Assigned task = What lines of the material below include the string "rect"? Copy all of them.

_ _ _ _

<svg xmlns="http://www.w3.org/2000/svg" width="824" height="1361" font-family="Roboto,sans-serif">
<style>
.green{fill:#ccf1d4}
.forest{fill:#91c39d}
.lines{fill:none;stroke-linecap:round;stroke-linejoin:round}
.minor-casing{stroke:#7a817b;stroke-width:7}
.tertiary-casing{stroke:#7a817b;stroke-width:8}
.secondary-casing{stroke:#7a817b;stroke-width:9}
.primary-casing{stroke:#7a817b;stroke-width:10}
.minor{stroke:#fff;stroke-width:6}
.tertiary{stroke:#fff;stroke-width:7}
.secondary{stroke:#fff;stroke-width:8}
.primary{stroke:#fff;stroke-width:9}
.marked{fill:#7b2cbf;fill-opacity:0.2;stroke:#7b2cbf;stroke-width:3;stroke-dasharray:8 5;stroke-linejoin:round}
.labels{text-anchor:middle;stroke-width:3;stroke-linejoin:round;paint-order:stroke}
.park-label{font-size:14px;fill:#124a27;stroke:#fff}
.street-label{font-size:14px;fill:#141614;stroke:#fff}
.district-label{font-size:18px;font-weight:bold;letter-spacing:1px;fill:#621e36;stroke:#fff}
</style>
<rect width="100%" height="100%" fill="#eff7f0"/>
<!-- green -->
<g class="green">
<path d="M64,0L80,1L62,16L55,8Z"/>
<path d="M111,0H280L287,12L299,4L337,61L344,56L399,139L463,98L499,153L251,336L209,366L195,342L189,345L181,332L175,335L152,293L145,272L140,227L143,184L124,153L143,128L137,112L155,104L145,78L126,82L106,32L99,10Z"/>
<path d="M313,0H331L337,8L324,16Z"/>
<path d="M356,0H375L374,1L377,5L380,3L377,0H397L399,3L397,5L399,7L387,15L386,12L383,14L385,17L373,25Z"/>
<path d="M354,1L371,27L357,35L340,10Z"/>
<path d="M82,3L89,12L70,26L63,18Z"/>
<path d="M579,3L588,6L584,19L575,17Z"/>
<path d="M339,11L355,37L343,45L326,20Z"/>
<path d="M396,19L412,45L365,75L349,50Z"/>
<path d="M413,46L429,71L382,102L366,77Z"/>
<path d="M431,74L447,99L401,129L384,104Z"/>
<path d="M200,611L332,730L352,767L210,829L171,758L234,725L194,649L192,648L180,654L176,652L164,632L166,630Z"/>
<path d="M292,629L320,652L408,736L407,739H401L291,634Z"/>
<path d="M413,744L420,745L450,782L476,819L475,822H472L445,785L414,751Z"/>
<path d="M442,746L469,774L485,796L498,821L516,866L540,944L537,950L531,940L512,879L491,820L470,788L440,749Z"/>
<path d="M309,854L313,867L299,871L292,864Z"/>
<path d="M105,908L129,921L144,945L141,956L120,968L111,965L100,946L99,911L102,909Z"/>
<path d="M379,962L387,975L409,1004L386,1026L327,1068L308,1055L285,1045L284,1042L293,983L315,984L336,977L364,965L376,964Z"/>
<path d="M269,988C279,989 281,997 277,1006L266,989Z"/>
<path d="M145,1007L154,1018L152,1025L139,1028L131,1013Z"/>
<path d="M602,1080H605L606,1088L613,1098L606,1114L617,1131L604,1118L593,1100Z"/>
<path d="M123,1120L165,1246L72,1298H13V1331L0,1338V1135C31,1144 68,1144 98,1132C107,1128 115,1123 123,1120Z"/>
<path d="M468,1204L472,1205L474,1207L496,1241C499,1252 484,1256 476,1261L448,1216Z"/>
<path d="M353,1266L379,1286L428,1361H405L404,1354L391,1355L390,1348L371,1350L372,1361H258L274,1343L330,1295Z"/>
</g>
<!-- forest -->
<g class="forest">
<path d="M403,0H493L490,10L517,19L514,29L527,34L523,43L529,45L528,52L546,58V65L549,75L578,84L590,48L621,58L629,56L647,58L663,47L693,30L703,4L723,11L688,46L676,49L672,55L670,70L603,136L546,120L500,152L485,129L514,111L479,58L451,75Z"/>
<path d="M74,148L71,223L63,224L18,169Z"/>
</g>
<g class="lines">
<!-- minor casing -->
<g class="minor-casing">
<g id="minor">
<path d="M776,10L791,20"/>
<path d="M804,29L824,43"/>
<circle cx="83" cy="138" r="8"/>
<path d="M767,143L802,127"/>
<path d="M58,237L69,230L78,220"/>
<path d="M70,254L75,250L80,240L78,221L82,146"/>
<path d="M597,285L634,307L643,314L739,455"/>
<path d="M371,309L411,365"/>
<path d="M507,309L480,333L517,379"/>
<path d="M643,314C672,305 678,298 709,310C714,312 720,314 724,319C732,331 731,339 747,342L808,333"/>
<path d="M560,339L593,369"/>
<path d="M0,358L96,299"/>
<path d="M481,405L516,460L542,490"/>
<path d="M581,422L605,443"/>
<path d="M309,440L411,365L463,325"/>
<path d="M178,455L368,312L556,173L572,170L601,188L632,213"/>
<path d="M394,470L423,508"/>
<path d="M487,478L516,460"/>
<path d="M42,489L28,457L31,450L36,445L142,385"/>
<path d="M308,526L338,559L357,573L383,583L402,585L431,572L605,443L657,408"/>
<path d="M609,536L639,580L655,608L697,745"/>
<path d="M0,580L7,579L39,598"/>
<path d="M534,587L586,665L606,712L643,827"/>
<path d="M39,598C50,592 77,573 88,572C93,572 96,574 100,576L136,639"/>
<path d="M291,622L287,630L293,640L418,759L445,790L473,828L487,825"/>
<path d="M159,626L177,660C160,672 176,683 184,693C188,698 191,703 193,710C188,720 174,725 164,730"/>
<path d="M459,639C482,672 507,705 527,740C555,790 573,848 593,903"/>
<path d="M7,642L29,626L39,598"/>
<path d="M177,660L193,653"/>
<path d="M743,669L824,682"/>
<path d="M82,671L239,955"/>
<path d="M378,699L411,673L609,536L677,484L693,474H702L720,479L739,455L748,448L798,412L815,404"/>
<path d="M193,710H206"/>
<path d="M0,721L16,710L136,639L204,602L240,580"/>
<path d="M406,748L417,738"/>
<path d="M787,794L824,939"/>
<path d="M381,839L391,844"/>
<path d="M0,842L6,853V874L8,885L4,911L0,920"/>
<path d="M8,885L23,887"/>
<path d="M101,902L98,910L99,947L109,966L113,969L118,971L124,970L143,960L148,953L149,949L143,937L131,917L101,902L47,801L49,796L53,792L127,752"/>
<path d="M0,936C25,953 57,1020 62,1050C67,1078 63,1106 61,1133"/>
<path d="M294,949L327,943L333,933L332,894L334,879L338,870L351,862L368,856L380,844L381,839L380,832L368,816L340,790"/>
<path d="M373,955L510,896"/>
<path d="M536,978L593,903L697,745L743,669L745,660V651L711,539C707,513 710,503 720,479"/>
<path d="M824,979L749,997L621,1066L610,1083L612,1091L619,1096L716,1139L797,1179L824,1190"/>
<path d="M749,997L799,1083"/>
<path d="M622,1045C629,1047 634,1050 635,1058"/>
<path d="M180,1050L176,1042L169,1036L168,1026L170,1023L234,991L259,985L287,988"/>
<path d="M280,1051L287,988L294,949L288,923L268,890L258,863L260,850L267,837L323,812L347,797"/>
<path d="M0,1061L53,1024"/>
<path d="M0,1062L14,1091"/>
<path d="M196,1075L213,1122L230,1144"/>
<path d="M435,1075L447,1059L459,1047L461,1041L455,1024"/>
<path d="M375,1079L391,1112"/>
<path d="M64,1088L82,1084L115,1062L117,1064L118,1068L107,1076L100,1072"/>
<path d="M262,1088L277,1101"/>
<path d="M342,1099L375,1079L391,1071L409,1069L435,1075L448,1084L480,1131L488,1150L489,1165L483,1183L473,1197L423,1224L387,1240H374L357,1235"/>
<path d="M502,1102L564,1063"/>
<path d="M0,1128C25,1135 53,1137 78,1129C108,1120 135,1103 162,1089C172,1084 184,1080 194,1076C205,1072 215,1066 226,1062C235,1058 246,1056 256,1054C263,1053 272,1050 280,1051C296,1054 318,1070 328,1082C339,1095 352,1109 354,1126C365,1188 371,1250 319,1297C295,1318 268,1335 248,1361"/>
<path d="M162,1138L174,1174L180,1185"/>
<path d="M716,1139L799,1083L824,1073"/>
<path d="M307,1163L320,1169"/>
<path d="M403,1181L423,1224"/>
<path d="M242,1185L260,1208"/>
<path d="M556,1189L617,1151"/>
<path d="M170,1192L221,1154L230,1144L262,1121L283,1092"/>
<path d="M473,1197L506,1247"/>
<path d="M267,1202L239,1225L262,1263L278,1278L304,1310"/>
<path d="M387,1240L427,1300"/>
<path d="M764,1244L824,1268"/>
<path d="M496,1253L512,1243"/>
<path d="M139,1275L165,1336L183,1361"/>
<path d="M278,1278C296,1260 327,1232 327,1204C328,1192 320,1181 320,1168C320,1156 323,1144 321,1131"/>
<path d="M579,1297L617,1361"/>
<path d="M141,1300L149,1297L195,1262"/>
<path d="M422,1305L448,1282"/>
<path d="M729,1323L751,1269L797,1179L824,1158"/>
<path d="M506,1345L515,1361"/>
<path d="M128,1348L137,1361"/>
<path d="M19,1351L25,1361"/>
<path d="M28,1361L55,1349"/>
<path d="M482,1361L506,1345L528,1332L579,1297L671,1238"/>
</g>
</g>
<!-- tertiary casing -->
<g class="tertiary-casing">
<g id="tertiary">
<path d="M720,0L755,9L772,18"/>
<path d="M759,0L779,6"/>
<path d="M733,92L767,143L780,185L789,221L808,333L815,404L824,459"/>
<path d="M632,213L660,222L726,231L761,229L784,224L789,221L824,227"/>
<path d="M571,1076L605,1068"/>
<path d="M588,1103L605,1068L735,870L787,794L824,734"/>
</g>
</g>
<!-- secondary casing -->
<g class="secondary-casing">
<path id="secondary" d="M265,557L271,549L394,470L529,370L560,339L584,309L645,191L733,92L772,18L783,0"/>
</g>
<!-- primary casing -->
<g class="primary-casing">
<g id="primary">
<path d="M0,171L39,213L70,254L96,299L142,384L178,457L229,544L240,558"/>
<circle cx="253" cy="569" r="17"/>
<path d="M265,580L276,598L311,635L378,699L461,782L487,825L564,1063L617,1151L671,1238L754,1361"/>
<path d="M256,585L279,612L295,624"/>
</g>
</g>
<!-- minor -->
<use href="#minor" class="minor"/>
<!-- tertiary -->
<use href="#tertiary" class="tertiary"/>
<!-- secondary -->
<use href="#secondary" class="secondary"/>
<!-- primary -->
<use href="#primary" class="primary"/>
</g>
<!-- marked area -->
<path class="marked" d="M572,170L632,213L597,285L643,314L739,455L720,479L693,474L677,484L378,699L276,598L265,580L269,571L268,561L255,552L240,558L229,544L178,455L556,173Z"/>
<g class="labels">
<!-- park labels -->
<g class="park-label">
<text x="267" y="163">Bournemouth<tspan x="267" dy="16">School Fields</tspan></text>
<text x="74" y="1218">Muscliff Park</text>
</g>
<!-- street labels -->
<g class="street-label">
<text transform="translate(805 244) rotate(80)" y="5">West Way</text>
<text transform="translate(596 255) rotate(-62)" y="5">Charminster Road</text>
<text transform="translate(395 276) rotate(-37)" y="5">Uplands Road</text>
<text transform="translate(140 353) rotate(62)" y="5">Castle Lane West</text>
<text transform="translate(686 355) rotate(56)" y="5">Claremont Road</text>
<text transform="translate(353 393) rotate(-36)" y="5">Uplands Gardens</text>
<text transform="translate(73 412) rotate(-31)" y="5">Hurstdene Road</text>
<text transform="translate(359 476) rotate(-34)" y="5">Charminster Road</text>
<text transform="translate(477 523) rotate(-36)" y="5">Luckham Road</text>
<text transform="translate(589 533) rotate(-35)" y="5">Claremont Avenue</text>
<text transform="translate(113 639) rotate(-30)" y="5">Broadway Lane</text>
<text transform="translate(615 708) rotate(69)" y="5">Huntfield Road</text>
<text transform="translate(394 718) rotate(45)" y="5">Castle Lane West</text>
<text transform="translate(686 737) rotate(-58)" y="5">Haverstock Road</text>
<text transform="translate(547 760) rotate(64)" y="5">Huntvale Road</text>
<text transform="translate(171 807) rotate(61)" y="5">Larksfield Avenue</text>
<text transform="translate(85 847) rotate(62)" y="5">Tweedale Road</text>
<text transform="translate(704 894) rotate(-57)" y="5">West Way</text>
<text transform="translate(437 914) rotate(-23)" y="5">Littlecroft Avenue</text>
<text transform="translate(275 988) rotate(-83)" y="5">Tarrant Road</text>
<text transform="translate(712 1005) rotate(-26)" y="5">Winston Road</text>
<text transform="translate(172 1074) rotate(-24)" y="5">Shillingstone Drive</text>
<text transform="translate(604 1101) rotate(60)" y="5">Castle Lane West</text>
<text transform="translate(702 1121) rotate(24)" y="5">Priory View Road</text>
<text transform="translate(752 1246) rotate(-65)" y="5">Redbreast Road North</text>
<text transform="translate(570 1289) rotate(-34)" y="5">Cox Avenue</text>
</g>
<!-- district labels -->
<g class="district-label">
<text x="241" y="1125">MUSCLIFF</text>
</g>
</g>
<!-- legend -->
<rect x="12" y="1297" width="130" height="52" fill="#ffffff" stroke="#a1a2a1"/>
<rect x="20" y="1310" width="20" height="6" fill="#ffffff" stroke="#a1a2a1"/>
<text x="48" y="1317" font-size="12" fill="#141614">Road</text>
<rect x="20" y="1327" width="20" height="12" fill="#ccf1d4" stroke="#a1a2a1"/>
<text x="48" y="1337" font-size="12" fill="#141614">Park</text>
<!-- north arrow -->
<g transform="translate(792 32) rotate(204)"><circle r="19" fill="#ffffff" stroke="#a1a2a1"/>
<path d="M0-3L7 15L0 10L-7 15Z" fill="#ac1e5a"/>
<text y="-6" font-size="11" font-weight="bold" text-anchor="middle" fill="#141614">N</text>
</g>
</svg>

_ _ _ _

Response to this task =
<rect width="100%" height="100%" fill="#eff7f0"/>
<rect x="12" y="1297" width="130" height="52" fill="#ffffff" stroke="#a1a2a1"/>
<rect x="20" y="1310" width="20" height="6" fill="#ffffff" stroke="#a1a2a1"/>
<rect x="20" y="1327" width="20" height="12" fill="#ccf1d4" stroke="#a1a2a1"/>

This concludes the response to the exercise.